Sunday, May 08, 2005

Time....no time.....

Today was a long day. My husband and I worked on getting some things in place in advance of the surgery. Because the chemo will follow close after surgery, we know we are working in a very limited time frame. How in the world are we going to get it all done? At most, we have a week.

Due to Ed and I recently getting married we are still learning about each other and the things that come with living with another person. With the health issue that is now looming over us, we find ourselves having to step up the pace. I am trying to make sure I keep a very positive attitude towards our future. So is he. Yet, being a realist, some of the things I know that need to be in place, and soon, tend to have negative type sides to them. Among them, the writing of a will and a living will. We don't have the money for an attorney, so we will have to deal with it ourselves and make sure they are correct and legally binding. And even though both need to be done, it is very hard to do right now. It gives a haunting fatalistic feeling. Then there are the things that need to be addressed with each of my kids. That too, tends to run a negative almost fatalistic thread.

There are so many emotions and thoughts running through me, both up front and just under the surface. My mind is boggled with trying to deal with it all. Working on getting things in place will keep me busy, so that is good. But it is also very tiring. I am starting to feel overwhelmed and exhausted. Today I my body is hurting. I don't know why.

We are both concentrating hard on what needs to be done today. We are both wondering what is in store for the future.
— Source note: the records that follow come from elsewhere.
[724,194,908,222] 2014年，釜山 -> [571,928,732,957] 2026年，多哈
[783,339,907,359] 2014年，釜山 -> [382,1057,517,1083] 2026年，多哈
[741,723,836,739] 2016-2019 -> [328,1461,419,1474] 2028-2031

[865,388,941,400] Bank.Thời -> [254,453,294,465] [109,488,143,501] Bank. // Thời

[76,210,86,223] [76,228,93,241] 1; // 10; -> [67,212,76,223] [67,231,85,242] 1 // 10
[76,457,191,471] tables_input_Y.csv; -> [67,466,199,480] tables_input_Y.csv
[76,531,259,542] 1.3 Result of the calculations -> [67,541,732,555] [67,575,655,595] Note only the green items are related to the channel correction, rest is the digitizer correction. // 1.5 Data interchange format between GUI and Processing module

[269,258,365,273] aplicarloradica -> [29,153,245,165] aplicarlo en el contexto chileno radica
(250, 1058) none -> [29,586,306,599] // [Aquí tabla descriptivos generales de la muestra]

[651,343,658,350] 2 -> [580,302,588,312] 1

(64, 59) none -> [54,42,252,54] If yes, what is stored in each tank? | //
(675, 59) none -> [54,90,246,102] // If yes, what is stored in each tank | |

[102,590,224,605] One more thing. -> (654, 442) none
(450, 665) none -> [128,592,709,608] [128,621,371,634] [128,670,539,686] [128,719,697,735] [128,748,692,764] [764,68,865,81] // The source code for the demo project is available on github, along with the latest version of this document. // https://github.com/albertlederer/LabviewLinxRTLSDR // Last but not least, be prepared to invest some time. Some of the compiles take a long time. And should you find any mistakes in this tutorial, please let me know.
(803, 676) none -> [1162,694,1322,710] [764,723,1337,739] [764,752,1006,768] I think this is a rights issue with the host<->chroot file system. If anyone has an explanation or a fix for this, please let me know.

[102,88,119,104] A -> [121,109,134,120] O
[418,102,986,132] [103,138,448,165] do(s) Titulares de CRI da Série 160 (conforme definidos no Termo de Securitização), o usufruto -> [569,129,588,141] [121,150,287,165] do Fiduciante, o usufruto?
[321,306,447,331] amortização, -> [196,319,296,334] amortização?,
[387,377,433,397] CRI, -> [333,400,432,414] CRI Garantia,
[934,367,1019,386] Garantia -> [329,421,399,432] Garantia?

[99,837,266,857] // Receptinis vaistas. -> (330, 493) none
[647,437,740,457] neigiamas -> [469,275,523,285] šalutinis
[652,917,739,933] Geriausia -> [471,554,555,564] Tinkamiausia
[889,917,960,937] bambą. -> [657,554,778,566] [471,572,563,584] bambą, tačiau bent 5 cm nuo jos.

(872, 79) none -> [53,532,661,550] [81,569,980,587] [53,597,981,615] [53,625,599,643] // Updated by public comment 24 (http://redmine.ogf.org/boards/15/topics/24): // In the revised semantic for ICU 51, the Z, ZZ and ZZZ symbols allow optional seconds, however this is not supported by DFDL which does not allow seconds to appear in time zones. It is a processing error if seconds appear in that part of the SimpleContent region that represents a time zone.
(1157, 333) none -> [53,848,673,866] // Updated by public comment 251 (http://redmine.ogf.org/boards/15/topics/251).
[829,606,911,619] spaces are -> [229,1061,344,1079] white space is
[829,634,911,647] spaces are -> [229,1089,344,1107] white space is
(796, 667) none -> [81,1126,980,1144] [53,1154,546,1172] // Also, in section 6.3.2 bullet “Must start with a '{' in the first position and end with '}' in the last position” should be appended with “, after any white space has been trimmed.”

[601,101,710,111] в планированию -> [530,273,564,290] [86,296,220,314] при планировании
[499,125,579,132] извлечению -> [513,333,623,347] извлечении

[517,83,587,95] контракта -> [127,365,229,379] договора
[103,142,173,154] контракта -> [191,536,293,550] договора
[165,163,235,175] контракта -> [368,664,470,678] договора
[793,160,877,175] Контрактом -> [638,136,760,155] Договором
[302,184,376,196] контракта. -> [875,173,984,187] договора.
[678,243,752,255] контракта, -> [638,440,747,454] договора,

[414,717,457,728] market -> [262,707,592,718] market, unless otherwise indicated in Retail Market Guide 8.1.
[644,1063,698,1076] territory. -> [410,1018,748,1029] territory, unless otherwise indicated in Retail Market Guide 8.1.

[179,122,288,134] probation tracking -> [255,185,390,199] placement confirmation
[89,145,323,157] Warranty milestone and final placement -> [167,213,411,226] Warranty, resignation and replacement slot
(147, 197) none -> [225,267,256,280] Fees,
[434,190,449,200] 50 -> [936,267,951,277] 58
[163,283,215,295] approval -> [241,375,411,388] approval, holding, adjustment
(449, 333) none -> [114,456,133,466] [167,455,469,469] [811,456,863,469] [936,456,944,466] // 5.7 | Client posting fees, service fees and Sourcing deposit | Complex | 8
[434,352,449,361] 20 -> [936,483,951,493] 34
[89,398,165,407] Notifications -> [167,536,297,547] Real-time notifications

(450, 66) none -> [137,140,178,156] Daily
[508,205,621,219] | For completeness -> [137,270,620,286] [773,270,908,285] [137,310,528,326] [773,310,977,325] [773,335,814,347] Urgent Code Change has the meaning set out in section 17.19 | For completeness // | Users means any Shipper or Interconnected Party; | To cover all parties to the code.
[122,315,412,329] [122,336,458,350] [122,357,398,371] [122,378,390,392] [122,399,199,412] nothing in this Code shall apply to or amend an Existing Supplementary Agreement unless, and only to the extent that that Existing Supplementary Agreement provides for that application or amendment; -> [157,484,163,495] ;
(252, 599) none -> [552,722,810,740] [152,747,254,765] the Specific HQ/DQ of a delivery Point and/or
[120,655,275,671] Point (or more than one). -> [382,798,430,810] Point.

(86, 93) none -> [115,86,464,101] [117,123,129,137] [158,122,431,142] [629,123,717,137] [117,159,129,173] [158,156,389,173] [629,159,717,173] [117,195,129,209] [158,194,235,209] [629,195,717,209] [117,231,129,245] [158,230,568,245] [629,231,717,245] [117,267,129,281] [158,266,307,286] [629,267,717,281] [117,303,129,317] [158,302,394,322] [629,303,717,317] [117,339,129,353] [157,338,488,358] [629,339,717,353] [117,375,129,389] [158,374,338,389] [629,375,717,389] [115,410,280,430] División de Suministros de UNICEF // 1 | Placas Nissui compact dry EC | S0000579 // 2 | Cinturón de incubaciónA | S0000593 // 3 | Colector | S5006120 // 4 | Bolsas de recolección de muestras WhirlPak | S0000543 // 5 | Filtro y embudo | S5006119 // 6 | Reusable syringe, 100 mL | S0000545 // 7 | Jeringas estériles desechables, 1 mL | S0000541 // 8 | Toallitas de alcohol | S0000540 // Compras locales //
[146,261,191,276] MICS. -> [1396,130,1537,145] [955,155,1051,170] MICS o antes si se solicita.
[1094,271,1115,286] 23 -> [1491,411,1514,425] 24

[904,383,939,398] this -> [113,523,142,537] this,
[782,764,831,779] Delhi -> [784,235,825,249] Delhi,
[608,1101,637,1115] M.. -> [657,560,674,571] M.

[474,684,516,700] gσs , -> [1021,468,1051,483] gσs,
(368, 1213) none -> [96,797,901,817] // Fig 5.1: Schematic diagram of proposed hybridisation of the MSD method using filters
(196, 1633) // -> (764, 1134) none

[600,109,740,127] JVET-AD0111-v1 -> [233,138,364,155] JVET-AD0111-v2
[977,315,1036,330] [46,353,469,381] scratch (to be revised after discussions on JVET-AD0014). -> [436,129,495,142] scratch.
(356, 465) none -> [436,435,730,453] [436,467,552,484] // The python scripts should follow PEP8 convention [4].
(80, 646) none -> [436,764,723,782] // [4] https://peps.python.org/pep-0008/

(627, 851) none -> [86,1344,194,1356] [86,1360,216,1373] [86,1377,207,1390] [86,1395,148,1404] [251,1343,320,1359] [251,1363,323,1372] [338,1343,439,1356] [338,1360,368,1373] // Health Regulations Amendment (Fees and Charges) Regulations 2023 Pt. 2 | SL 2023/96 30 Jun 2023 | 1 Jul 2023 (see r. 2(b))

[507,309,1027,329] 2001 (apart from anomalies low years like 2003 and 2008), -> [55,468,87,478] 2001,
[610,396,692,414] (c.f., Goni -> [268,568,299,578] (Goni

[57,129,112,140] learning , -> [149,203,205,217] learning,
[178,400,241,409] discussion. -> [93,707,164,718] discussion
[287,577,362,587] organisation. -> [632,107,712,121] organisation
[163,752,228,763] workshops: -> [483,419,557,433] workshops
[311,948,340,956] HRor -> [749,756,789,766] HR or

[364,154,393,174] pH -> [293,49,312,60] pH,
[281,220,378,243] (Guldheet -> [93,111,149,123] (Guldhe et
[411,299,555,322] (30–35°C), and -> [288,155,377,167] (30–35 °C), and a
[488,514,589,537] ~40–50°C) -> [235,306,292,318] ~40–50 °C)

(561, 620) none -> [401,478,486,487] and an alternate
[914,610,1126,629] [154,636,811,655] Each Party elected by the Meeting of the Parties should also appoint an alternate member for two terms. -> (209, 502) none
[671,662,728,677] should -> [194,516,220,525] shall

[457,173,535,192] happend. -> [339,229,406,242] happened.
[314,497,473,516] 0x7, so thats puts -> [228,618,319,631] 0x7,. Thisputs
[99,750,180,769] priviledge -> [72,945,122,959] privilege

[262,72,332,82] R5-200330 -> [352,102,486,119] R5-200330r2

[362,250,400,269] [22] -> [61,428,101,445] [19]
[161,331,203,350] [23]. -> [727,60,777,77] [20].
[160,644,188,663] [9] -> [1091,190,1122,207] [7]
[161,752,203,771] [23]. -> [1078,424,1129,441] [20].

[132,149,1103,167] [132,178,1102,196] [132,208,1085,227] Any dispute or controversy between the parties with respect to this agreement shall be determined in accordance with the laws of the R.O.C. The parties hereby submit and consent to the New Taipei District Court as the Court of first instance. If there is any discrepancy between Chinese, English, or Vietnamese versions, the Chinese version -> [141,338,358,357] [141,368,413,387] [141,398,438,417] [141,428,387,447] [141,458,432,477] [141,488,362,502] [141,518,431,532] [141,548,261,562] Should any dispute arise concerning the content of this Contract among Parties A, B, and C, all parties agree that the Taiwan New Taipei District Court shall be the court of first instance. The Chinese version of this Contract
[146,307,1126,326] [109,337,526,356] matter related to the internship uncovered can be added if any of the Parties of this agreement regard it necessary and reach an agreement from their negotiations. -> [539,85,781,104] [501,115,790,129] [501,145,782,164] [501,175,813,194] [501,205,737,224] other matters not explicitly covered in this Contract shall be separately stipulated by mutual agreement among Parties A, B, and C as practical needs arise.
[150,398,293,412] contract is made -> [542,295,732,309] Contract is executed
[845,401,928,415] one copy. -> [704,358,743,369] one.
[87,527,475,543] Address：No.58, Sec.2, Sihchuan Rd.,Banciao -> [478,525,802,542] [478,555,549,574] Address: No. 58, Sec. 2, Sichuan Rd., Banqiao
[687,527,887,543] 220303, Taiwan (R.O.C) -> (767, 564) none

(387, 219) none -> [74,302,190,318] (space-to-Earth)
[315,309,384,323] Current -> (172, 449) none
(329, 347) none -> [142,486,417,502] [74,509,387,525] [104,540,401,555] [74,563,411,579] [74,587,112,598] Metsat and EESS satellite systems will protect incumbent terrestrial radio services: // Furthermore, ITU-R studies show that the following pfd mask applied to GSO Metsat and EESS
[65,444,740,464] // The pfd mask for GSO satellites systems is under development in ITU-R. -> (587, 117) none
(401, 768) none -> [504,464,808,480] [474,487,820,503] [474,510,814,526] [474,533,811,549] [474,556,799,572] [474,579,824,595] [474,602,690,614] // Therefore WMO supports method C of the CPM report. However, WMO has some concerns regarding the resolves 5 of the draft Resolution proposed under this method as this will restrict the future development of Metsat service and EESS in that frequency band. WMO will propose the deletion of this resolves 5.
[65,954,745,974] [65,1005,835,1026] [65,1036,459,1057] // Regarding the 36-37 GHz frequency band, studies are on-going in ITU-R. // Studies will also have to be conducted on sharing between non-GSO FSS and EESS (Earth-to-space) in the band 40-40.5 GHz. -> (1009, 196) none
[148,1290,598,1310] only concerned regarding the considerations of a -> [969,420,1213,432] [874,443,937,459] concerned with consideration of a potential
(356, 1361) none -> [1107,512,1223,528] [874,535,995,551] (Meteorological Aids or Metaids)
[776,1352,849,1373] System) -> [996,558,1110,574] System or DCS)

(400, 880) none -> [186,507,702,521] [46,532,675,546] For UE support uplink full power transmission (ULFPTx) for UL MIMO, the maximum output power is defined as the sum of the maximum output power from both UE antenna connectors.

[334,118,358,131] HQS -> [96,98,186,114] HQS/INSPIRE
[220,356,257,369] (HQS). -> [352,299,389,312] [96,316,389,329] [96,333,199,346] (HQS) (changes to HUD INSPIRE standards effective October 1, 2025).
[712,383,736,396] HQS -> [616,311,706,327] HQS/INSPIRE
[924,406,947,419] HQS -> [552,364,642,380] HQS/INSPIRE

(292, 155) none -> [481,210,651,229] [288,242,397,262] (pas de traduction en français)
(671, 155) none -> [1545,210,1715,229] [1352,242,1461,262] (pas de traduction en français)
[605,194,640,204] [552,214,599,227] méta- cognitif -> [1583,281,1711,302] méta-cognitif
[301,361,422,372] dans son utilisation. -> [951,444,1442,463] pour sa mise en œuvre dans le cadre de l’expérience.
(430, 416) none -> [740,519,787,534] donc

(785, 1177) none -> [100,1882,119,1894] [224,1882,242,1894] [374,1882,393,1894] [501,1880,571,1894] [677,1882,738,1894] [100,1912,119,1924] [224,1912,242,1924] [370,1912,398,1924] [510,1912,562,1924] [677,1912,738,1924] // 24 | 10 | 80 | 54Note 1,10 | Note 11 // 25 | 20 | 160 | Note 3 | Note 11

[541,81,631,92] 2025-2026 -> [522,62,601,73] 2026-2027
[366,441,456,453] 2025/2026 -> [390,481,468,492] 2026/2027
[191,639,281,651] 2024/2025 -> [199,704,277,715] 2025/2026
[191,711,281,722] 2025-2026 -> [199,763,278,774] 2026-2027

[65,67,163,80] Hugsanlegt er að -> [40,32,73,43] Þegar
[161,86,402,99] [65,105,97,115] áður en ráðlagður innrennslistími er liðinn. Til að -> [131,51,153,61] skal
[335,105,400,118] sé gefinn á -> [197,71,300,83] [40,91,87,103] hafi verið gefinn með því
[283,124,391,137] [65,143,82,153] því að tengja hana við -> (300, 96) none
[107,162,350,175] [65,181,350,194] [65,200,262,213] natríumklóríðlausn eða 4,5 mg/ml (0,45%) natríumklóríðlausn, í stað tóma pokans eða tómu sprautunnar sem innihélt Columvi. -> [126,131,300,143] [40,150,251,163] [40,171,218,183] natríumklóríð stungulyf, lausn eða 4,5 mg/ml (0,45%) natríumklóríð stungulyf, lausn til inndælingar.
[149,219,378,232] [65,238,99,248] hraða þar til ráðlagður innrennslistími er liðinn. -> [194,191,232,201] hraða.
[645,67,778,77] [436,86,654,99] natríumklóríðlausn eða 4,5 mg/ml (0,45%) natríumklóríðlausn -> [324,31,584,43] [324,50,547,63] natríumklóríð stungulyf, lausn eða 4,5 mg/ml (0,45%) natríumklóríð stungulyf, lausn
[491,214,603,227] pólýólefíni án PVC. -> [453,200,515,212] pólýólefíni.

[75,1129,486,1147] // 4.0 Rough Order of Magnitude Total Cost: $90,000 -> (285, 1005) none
Having no medical insurance and very limited income means we are dealing with things beyond just being able to concentrate on my health and getting healthy again. We have so many things that could just fall apart on us so quickly. And now we are going to have to figure out where the money will come from to get any prescriptions that will be needed. Or the extra gas that will be needed just to get to appointments. The money just isn't there. I will need to find a way to keep working, but we are scared that might not be possible. We just don't know. It is that "not knowing" that makes it even harder.